Consigne A >> D'après le texte sur les Français de Moscou, comment le banquier Jean Morin justifie-t-il la richesse de la communauté française avant la révolution ? Répondez en une à trois phrases.
Consigne B >> Renvoyez le passage du texte sur les Français de Moscou qui commence aux mots « Avant 1905, les » et s'arrête après les mots « de Sophie Hasquenoph. », sans rien y changer.
Consigne C >> Reprenez le texte sur les Français de Moscou là où il s'arrête.

Texte fourni >>
____________
Les sources religieuses sont complétées par la littérature de voyage (guides touristiques, récits), documents diplomatiques et journaux, les archives d’entreprises et les souvenirs de familles comme celle du banquier Jean Morin, travaillant pour l’agence moscovite du Crédit Lyonnais ou de l’ingénieur Emile Germinet, employé par Gnome et Rhône (devenu Snecma) à la veille de la guerre 1914-1918.

Une vie confortable qui bascule dans le chaos

Avant 1905, les Français, investis massivement dans les affaires, fréquentaient une paroisse catholique dynamique et généreuse, créant des infrastructures francophones utile et modernes, et menaient une vie très confortable à Moscou. C’était une communauté très aisée à la veille de la révolution, comme le témoigne le banquier Jean Morin, « certainement la plus riche des colonies françaises ». « À Moscou les Français gagnaient largement leur vie », déclare-t-il, cité dans le livre de Sophie Hasquenoph.
____________
Informations fournies >>
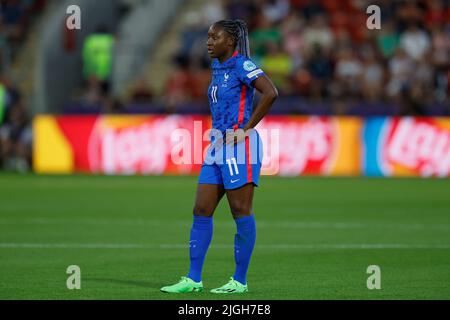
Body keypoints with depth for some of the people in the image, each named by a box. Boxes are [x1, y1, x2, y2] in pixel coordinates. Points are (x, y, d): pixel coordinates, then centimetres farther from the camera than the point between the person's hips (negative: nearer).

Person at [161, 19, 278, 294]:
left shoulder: (242, 64, -11)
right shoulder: (218, 66, 15)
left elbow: (271, 93, -23)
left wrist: (246, 128, -18)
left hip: (240, 146, -9)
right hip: (218, 146, 9)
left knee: (241, 212, -3)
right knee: (202, 211, 5)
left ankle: (240, 281, 3)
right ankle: (194, 279, 6)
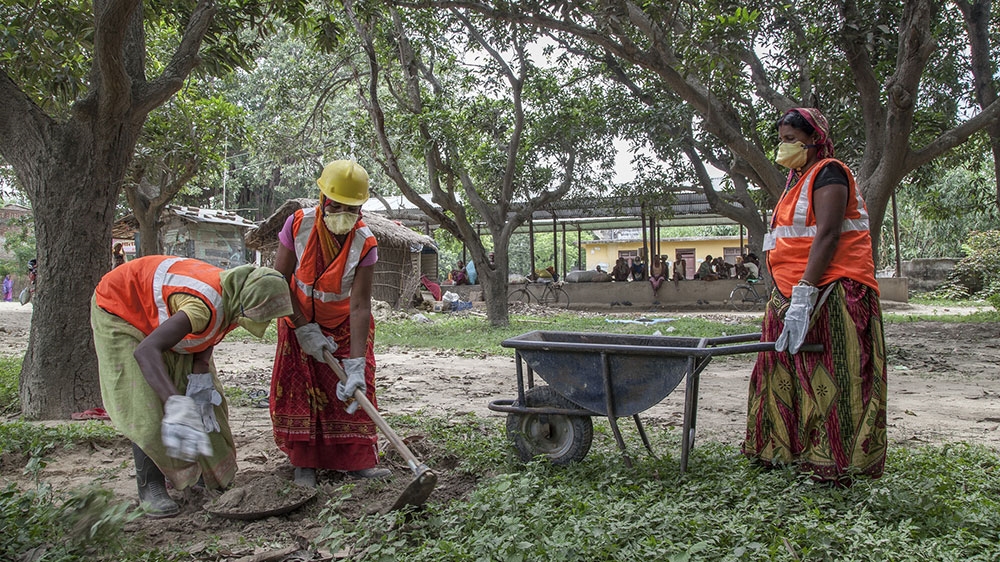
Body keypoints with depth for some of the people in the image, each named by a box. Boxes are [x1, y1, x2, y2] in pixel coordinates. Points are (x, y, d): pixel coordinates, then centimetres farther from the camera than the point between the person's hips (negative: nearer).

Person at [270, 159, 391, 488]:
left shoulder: (364, 243, -26)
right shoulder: (299, 224, -22)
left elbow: (360, 307, -29)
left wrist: (356, 365, -34)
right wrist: (304, 329, -18)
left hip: (344, 324, -1)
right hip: (300, 319, 1)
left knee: (353, 388, -6)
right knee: (298, 389, -1)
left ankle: (357, 460, 4)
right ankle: (304, 462, 10)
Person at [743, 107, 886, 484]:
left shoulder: (827, 173, -8)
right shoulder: (799, 180, 22)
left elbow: (827, 236, -19)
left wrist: (803, 297, -26)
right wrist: (789, 297, 17)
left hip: (830, 293, -10)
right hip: (792, 294, 10)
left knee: (828, 378, -7)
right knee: (788, 373, 11)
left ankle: (832, 465, 0)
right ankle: (789, 451, 20)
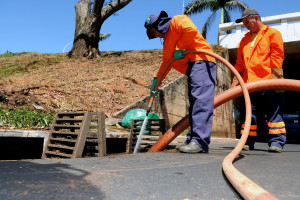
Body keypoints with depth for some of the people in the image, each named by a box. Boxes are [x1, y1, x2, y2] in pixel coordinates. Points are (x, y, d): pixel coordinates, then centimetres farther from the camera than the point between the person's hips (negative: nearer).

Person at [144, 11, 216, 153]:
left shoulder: (177, 21, 4)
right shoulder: (167, 41, 30)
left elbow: (192, 30, -16)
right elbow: (166, 62, 33)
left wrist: (180, 49, -9)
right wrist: (156, 80, 27)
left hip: (200, 62, -10)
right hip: (191, 68, 10)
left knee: (201, 101, -18)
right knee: (194, 104, 3)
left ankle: (200, 142, -24)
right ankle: (193, 139, 3)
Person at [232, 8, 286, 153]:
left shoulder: (272, 34, 6)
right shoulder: (245, 39, 23)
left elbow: (277, 57, -3)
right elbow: (240, 62, 22)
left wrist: (275, 77, -12)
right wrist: (236, 79, 12)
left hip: (269, 83, -5)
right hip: (250, 84, 5)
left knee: (274, 113, -3)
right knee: (251, 113, 6)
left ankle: (276, 142, 2)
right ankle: (248, 141, 12)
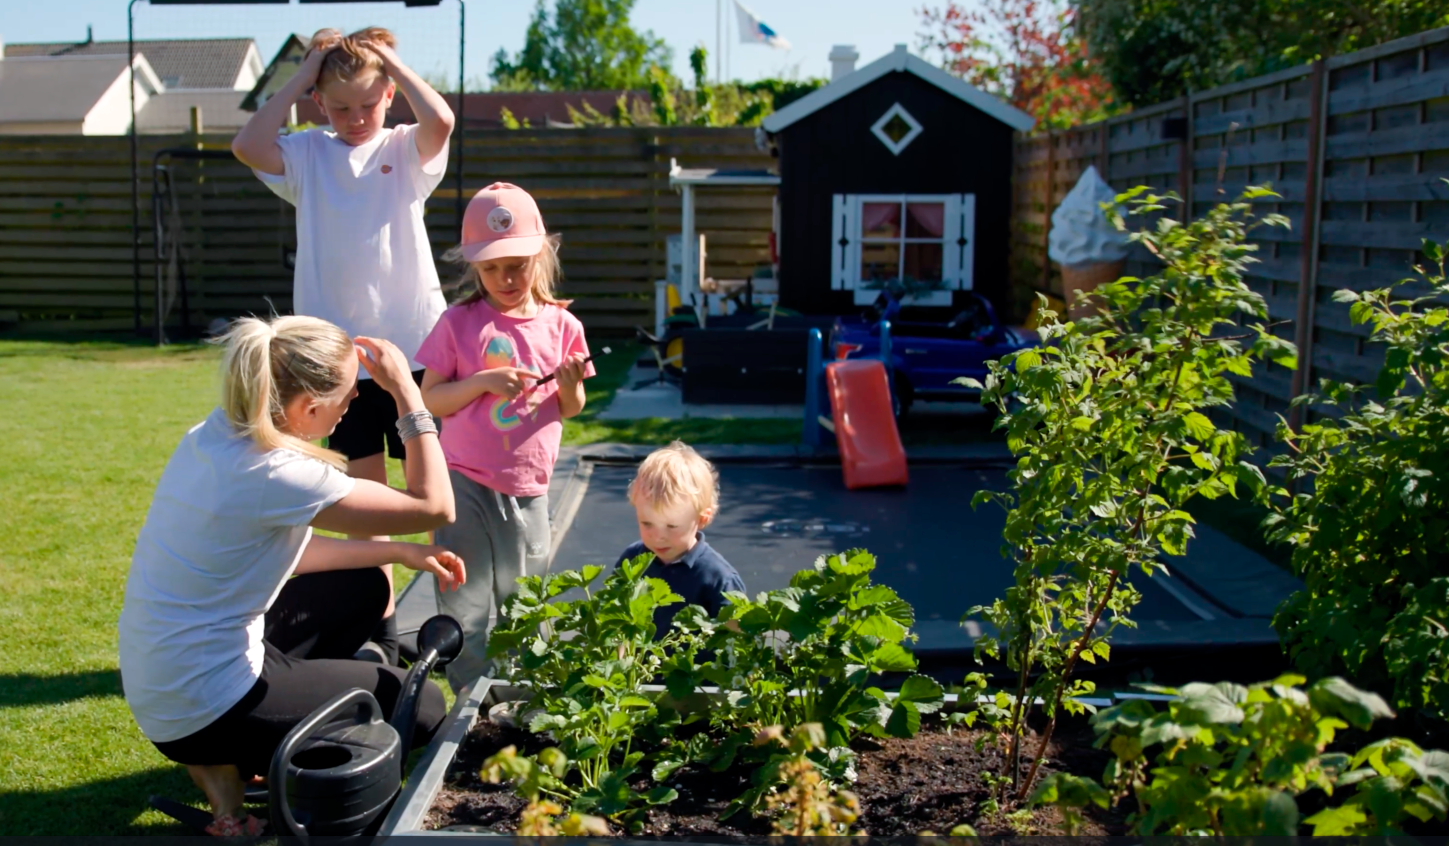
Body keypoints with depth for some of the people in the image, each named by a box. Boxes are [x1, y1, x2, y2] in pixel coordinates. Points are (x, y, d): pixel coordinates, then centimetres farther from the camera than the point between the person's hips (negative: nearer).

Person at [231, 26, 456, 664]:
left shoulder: (406, 150, 2)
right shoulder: (308, 155, 6)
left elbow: (441, 121, -20)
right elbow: (248, 145, -13)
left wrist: (391, 60, -6)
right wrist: (303, 73, -6)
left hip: (413, 345, -2)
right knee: (364, 487, 10)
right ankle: (380, 622, 20)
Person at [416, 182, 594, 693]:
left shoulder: (560, 325, 2)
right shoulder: (459, 323, -4)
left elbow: (569, 409, 11)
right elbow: (430, 400, -4)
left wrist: (571, 386, -12)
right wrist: (482, 381, -18)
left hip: (528, 488, 2)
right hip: (467, 483, -2)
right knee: (468, 608, 0)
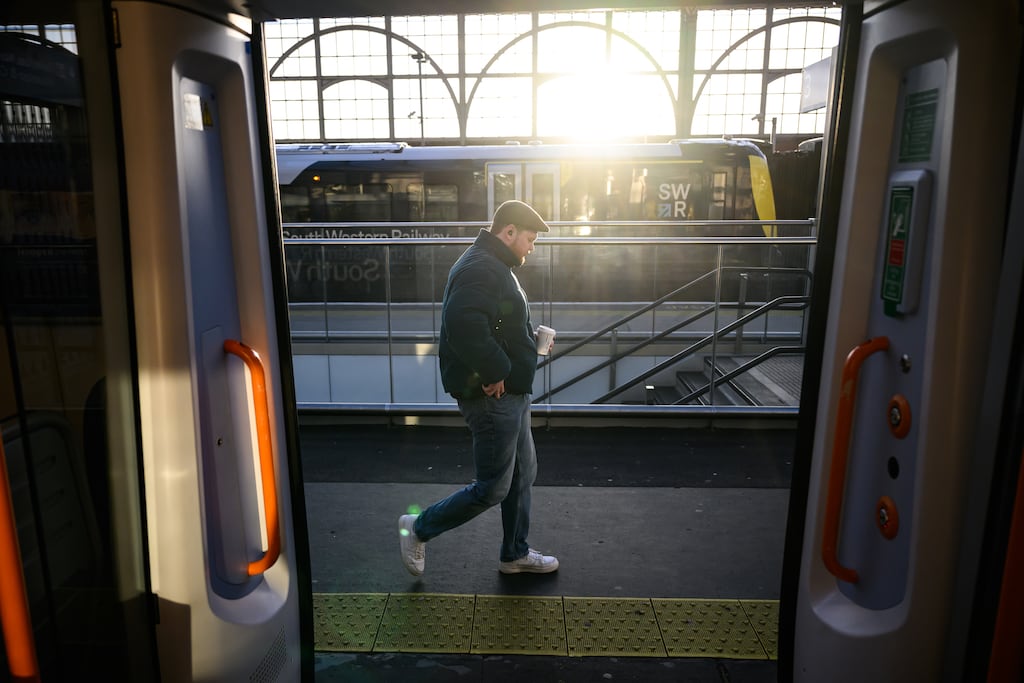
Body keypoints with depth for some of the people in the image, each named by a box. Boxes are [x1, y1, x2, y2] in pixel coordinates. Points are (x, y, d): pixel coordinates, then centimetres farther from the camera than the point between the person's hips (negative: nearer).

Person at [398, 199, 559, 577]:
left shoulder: (494, 267, 16)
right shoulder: (480, 269, -20)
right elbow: (464, 325, -35)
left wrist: (532, 340, 8)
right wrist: (495, 372, -25)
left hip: (511, 394, 11)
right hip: (492, 398, -11)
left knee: (522, 476, 19)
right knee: (492, 489, 0)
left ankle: (515, 554, 34)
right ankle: (419, 528, 19)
____________
Réponse attendue A >> Jean Morin la présente comme « certainement la plus riche des colonies françaises » parce qu'à Moscou, selon lui, « les Français gagnaient largement leur vie ». Le texte ajoute qu'ils étaient investis massivement dans les affaires.

Réponse attendue B >>
Avant 1905, les Français, investis massivement dans les affaires, fréquentaient une paroisse catholique dynamique et généreuse, créant des infrastructures francophones utile et modernes, et menaient une vie très confortable à Moscou. C’était une communauté très aisée à la veille de la révolution, comme le témoigne le banquier Jean Morin, « certainement la plus riche des colonies françaises ». « À Moscou les Français gagnaient largement leur vie », déclare-t-il, cité dans le livre de Sophie Hasquenoph.

Réponse attendue C >>
À partir de 1905 commence une période moins favorable, pour s’achever par l’épreuve de la Révolution de 1917. La communauté française de Moscou bascule progressivement d’un extrême à l’autre, sans toujours bien se rendre compte que l’Ancien régime tsariste est mourant et qu’il les entraîne dans sa perte. Les Français de Moscou face à la révolution russe (1900-1920), c’est l’histoire d’un second échec pour une communauté française qui avait tout pour perdurer.